> **What is being asked**: All records are to be reproduced verbatim, with images omitted.

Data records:
↓↓↓

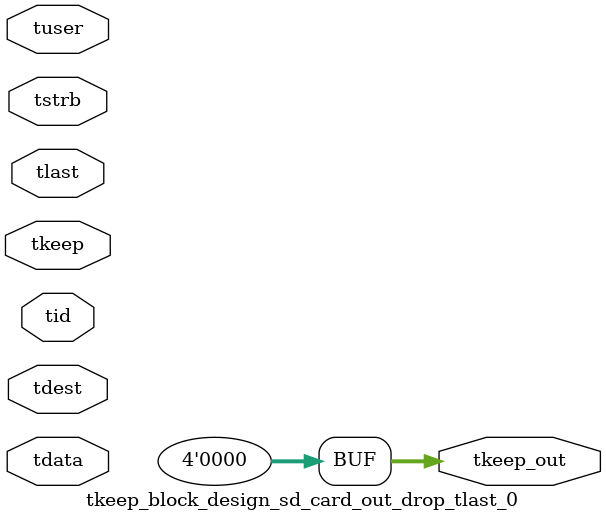
<source format=v>


`timescale 1ps/1ps

module tkeep_block_design_sd_card_out_drop_tlast_0 #
(
parameter C_S_AXIS_TDATA_WIDTH = 32,
parameter C_S_AXIS_TUSER_WIDTH = 0,
parameter C_S_AXIS_TID_WIDTH   = 0,
parameter C_S_AXIS_TDEST_WIDTH = 0,
parameter C_M_AXIS_TDATA_WIDTH = 32
)
(
input  [(C_S_AXIS_TDATA_WIDTH == 0 ? 1 : C_S_AXIS_TDATA_WIDTH)-1:0     ] tdata,
input  [(C_S_AXIS_TUSER_WIDTH == 0 ? 1 : C_S_AXIS_TUSER_WIDTH)-1:0     ] tuser,
input  [(C_S_AXIS_TID_WIDTH   == 0 ? 1 : C_S_AXIS_TID_WIDTH)-1:0       ] tid,
input  [(C_S_AXIS_TDEST_WIDTH == 0 ? 1 : C_S_AXIS_TDEST_WIDTH)-1:0     ] tdest,
input  [(C_S_AXIS_TDATA_WIDTH/8)-1:0 ] tkeep,
input  [(C_S_AXIS_TDATA_WIDTH/8)-1:0 ] tstrb,
input                                                                    tlast,
output [(C_M_AXIS_TDATA_WIDTH/8)-1:0 ] tkeep_out
);

assign tkeep_out = {1'b0};

endmodule


</source>
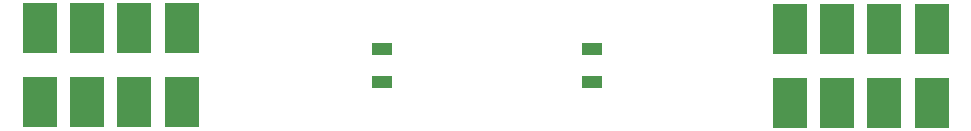
<source format=gbp>
%FSLAX25Y25*%
%MOIN*%
G70*
G01*
G75*
G04 Layer_Color=6049101*
%ADD10R,0.05906X0.05906*%
%ADD11C,0.05000*%
%ADD12C,0.16500*%
%ADD13C,0.04000*%
%ADD14R,0.08000X0.05000*%
%ADD15R,0.12205X0.17716*%
%ADD16C,0.01000*%
%ADD17C,0.01200*%
%ADD18R,0.04906X0.04906*%
%ADD19R,0.07000X0.04000*%
%ADD20R,0.11205X0.16716*%
D19*
X515000Y519500D02*
D03*
Y530500D02*
D03*
X585000Y519500D02*
D03*
Y530500D02*
D03*
D20*
X698248Y512500D02*
D03*
X682500D02*
D03*
X666752D02*
D03*
X698248Y537106D02*
D03*
X682500D02*
D03*
X666752D02*
D03*
X651004Y512500D02*
D03*
Y537106D02*
D03*
X448248Y512894D02*
D03*
X432500D02*
D03*
X416752D02*
D03*
X448248Y537500D02*
D03*
X432500D02*
D03*
X416752D02*
D03*
X401004Y512894D02*
D03*
Y537500D02*
D03*
M02*

</source>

↑↑↑

> **Solution for this problem**:
<source format=v>


`timescale 1ps/1ps

module tkeep_block_design_sd_card_out_drop_tlast_0 #
(
parameter C_S_AXIS_TDATA_WIDTH = 32,
parameter C_S_AXIS_TUSER_WIDTH = 0,
parameter C_S_AXIS_TID_WIDTH   = 0,
parameter C_S_AXIS_TDEST_WIDTH = 0,
parameter C_M_AXIS_TDATA_WIDTH = 32
)
(
input  [(C_S_AXIS_TDATA_WIDTH == 0 ? 1 : C_S_AXIS_TDATA_WIDTH)-1:0     ] tdata,
input  [(C_S_AXIS_TUSER_WIDTH == 0 ? 1 : C_S_AXIS_TUSER_WIDTH)-1:0     ] tuser,
input  [(C_S_AXIS_TID_WIDTH   == 0 ? 1 : C_S_AXIS_TID_WIDTH)-1:0       ] tid,
input  [(C_S_AXIS_TDEST_WIDTH == 0 ? 1 : C_S_AXIS_TDEST_WIDTH)-1:0     ] tdest,
input  [(C_S_AXIS_TDATA_WIDTH/8)-1:0 ] tkeep,
input  [(C_S_AXIS_TDATA_WIDTH/8)-1:0 ] tstrb,
input                                                                    tlast,
output [(C_M_AXIS_TDATA_WIDTH/8)-1:0 ] tkeep_out
);

assign tkeep_out = {1'b0};

endmodule


</source>
<source format=gbp>
%FSLAX25Y25*%
%MOIN*%
G70*
G01*
G75*
G04 Layer_Color=6049101*
%ADD10R,0.05906X0.05906*%
%ADD11C,0.05000*%
%ADD12C,0.16500*%
%ADD13C,0.04000*%
%ADD14R,0.08000X0.05000*%
%ADD15R,0.12205X0.17716*%
%ADD16C,0.01000*%
%ADD17C,0.01200*%
%ADD18R,0.04906X0.04906*%
%ADD19R,0.07000X0.04000*%
%ADD20R,0.11205X0.16716*%
D19*
X515000Y519500D02*
D03*
Y530500D02*
D03*
X585000Y519500D02*
D03*
Y530500D02*
D03*
D20*
X698248Y512500D02*
D03*
X682500D02*
D03*
X666752D02*
D03*
X698248Y537106D02*
D03*
X682500D02*
D03*
X666752D02*
D03*
X651004Y512500D02*
D03*
Y537106D02*
D03*
X448248Y512894D02*
D03*
X432500D02*
D03*
X416752D02*
D03*
X448248Y537500D02*
D03*
X432500D02*
D03*
X416752D02*
D03*
X401004Y512894D02*
D03*
Y537500D02*
D03*
M02*

</source>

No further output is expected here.